→ **YOUR OBJECTIVE**
Could you rewrite the stretch of the records from the line containing "und wertschätzende Haltung, die" through the line containing "もおすすめのカーポートです。", changing "Team" to "Kollegium" and keeping everything else the same? Leave the pictures out of your answer.

━━━━━ RECORDS FOR PROCESSING

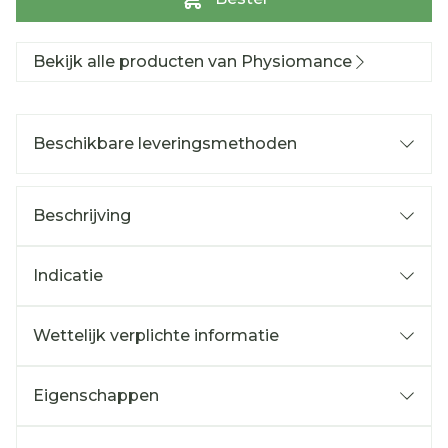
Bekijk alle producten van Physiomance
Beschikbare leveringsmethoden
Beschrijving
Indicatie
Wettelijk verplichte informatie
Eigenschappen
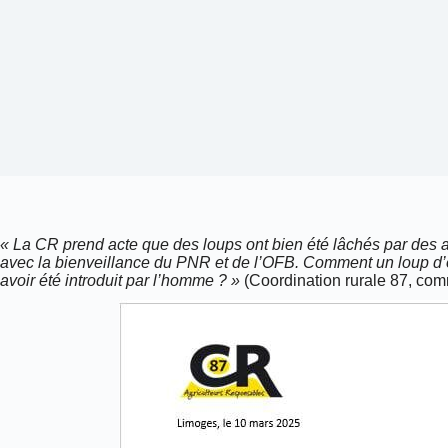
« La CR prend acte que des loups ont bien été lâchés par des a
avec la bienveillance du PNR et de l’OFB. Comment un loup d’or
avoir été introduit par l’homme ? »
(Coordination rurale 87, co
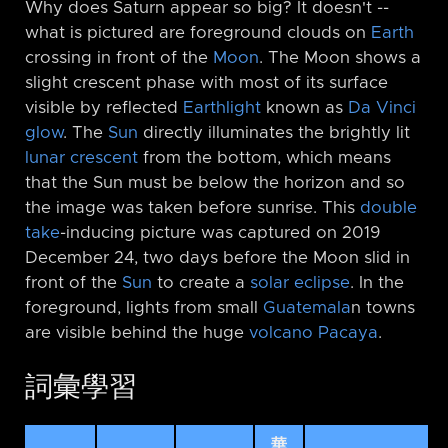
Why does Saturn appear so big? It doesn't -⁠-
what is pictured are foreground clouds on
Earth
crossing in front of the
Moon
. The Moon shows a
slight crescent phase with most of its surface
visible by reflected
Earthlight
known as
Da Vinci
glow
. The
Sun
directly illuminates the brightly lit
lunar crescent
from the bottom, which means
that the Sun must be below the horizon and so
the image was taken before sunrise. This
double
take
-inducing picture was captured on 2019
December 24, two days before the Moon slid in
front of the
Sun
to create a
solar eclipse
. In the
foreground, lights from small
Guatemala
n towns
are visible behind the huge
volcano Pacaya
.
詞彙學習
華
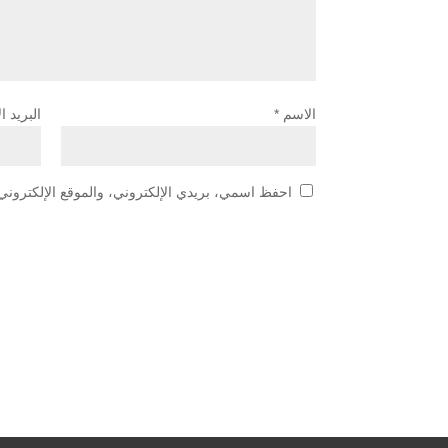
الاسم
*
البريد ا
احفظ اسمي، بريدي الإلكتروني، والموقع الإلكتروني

━━━━━━━━━━
━━━━━ RECORDS FOR PROCESSING

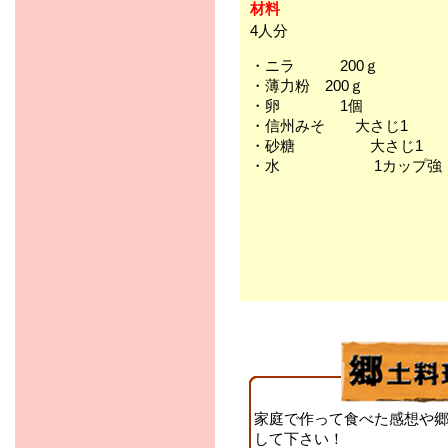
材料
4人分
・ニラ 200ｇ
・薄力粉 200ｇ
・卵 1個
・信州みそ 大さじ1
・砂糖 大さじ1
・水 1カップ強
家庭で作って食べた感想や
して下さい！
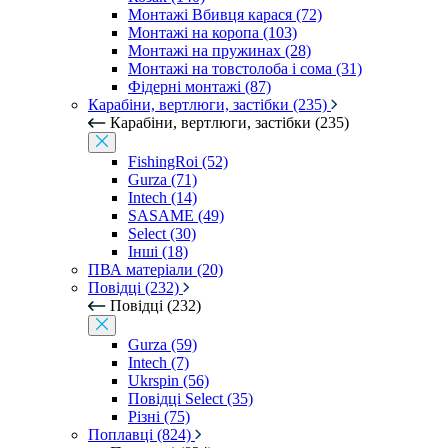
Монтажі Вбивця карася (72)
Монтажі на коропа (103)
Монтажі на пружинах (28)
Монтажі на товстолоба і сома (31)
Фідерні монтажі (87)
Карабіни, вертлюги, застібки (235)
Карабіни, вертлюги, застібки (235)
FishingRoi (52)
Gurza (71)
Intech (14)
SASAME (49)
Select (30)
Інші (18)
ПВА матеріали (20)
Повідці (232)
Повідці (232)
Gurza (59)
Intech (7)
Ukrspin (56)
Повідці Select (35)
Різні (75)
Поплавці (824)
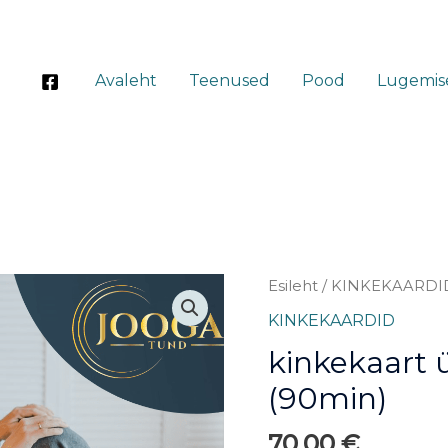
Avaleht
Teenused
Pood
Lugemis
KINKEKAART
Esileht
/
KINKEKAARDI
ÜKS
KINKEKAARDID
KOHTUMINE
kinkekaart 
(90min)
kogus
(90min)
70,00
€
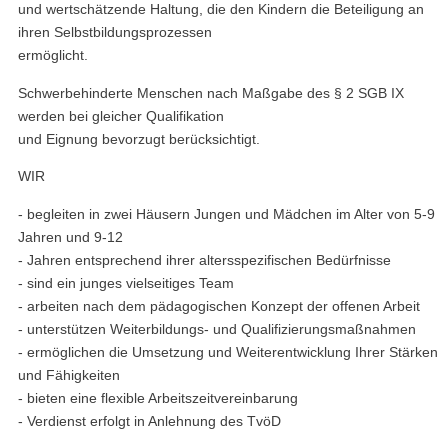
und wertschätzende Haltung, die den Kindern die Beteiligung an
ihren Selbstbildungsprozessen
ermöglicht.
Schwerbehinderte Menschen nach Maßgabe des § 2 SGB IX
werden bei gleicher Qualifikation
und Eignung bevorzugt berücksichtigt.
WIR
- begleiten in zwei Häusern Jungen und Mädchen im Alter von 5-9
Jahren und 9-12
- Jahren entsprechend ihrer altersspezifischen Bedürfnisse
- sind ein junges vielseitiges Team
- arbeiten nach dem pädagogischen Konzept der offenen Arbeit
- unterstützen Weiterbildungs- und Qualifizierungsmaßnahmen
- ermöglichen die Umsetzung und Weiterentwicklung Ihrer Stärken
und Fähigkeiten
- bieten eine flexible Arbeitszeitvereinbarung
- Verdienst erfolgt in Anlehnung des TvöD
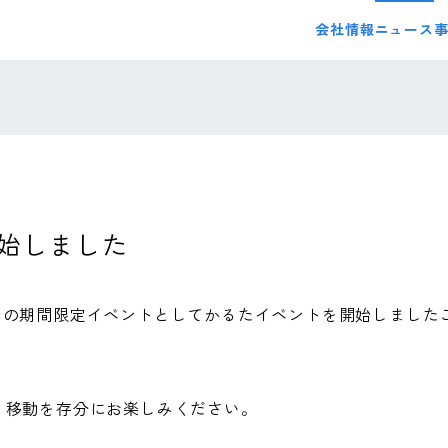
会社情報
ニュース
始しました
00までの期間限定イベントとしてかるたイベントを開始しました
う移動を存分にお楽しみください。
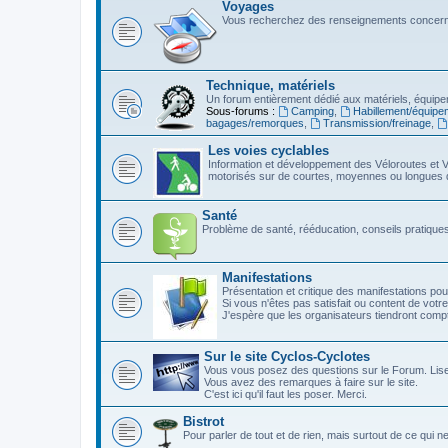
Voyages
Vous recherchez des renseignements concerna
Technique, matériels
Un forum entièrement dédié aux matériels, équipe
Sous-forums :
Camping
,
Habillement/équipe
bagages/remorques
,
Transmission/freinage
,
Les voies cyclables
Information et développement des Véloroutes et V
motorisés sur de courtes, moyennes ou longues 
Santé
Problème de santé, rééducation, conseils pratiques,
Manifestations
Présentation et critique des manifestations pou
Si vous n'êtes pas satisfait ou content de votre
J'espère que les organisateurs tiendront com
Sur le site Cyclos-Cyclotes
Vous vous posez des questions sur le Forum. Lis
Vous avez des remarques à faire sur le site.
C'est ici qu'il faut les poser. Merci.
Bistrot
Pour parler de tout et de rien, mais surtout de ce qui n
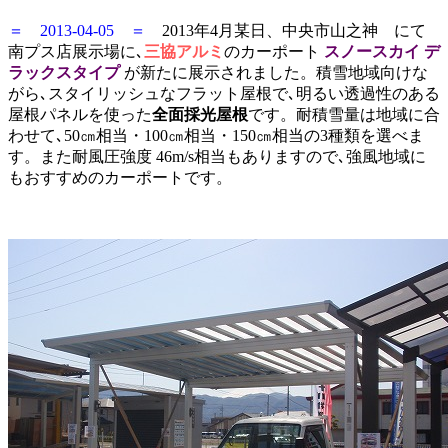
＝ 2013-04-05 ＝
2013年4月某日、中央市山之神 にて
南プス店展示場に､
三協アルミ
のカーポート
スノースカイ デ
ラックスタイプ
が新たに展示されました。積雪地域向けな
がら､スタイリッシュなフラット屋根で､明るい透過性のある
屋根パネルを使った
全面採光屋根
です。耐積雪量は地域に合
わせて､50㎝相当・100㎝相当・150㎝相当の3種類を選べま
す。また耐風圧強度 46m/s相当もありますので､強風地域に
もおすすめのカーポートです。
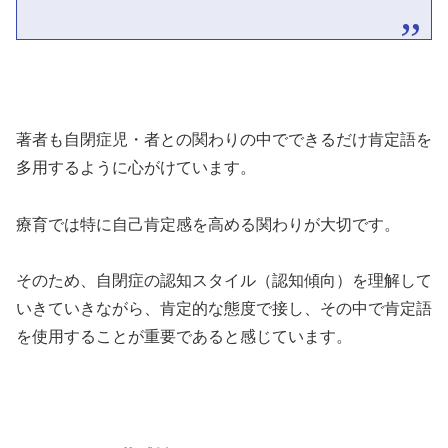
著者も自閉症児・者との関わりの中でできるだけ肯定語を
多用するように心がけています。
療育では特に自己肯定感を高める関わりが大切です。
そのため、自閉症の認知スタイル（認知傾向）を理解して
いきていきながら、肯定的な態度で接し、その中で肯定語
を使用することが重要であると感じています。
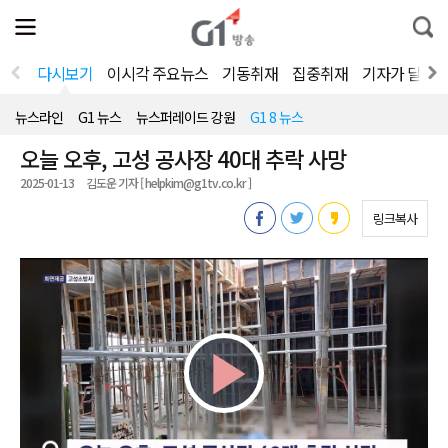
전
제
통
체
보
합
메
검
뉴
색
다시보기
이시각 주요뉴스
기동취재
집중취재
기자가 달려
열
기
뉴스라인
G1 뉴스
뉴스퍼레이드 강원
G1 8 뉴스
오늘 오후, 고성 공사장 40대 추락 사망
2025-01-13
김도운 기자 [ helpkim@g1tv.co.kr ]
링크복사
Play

━━━━━━━━━━
━━━━━ RECORDS FOR PROCESSING

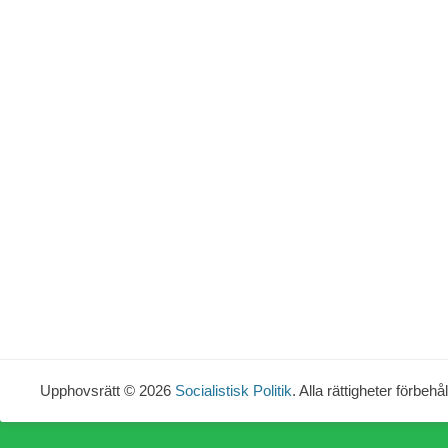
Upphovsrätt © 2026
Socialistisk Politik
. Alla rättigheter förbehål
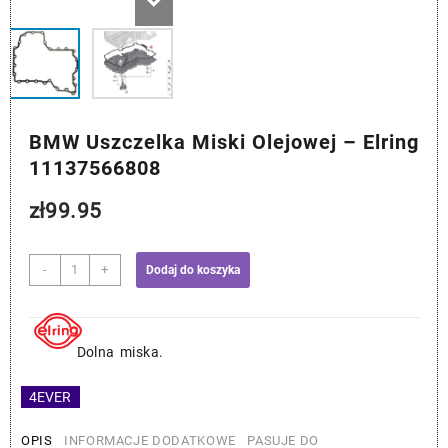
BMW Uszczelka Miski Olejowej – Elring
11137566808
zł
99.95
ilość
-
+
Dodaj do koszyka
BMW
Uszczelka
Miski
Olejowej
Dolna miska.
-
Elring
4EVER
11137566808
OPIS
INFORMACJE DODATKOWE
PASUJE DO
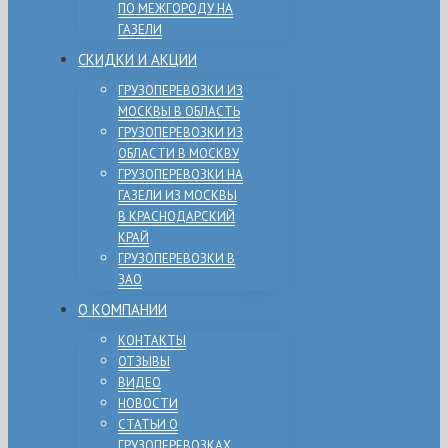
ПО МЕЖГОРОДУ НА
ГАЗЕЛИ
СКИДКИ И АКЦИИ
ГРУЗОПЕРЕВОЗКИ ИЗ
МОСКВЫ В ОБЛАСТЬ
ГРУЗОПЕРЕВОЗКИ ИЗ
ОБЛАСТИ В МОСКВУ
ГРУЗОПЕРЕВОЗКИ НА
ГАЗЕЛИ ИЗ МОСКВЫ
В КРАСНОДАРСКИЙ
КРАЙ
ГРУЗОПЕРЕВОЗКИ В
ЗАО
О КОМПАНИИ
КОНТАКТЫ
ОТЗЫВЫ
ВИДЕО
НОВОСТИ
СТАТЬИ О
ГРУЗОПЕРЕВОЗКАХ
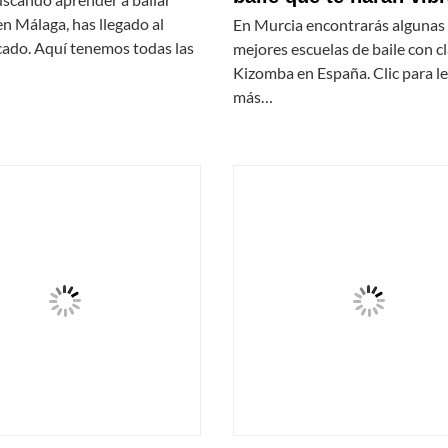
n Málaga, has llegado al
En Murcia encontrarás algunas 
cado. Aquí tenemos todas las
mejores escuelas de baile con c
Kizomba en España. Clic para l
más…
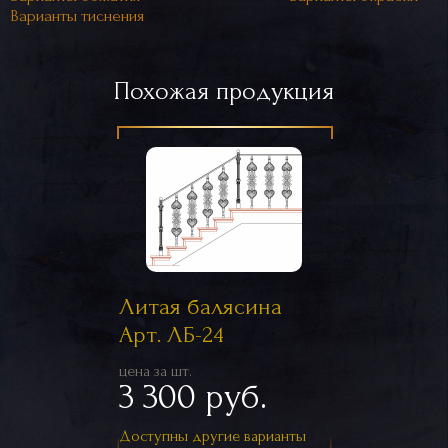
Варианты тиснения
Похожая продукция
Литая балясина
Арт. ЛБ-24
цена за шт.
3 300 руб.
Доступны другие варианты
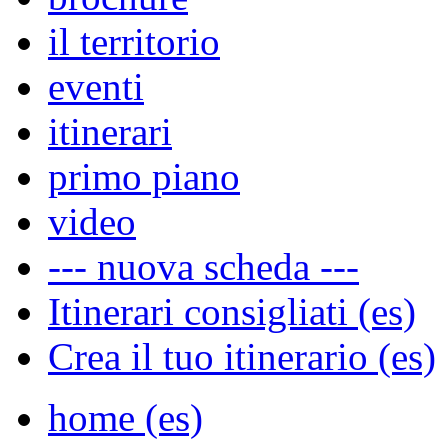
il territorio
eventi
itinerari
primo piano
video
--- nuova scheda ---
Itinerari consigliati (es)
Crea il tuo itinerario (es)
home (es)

━━━━━━━━━━

→ **WRITTEN ANSWER**
und wertschätzende Haltung, die den Kindern die Beteiligung an
ihren Selbstbildungsprozessen
ermöglicht.
Schwerbehinderte Menschen nach Maßgabe des § 2 SGB IX
werden bei gleicher Qualifikation
und Eignung bevorzugt berücksichtigt.
WIR
- begleiten in zwei Häusern Jungen und Mädchen im Alter von 5-9
Jahren und 9-12
- Jahren entsprechend ihrer altersspezifischen Bedürfnisse
- sind ein junges vielseitiges Kollegium
- arbeiten nach dem pädagogischen Konzept der offenen Arbeit
- unterstützen Weiterbildungs- und Qualifizierungsmaßnahmen
- ermöglichen die Umsetzung und Weiterentwicklung Ihrer Stärken
und Fähigkeiten
- bieten eine flexible Arbeitszeitvereinbarung
- Verdienst erfolgt in Anlehnung des TvöD
会社情報
ニュース
始しました
00までの期間限定イベントとしてかるたイベントを開始しました
う移動を存分にお楽しみください。
Voyages
Vous recherchez des renseignements concerna
Technique, matériels
Un forum entièrement dédié aux matériels, équipe
Sous-forums :
Camping
,
Habillement/équipe
bagages/remorques
,
Transmission/freinage
,
Les voies cyclables
Information et développement des Véloroutes et V
motorisés sur de courtes, moyennes ou longues 
Santé
Problème de santé, rééducation, conseils pratiques,
Manifestations
Présentation et critique des manifestations pou
Si vous n'êtes pas satisfait ou content de votre
J'espère que les organisateurs tiendront com
Sur le site Cyclos-Cyclotes
Vous vous posez des questions sur le Forum. Lis
Vous avez des remarques à faire sur le site.
C'est ici qu'il faut les poser. Merci.
Bistrot
Pour parler de tout et de rien, mais surtout de ce qui n
＝ 2013-04-05 ＝
2013年4月某日、中央市山之神 にて
南プス店展示場に､
三協アルミ
のカーポート
スノースカイ デ
ラックスタイプ
が新たに展示されました。積雪地域向けな
がら､スタイリッシュなフラット屋根で､明るい透過性のある
屋根パネルを使った
全面採光屋根
です。耐積雪量は地域に合
わせて､50㎝相当・100㎝相当・150㎝相当の3種類を選べま
す。また耐風圧強度 46m/s相当もありますので､強風地域に
もおすすめのカーポートです。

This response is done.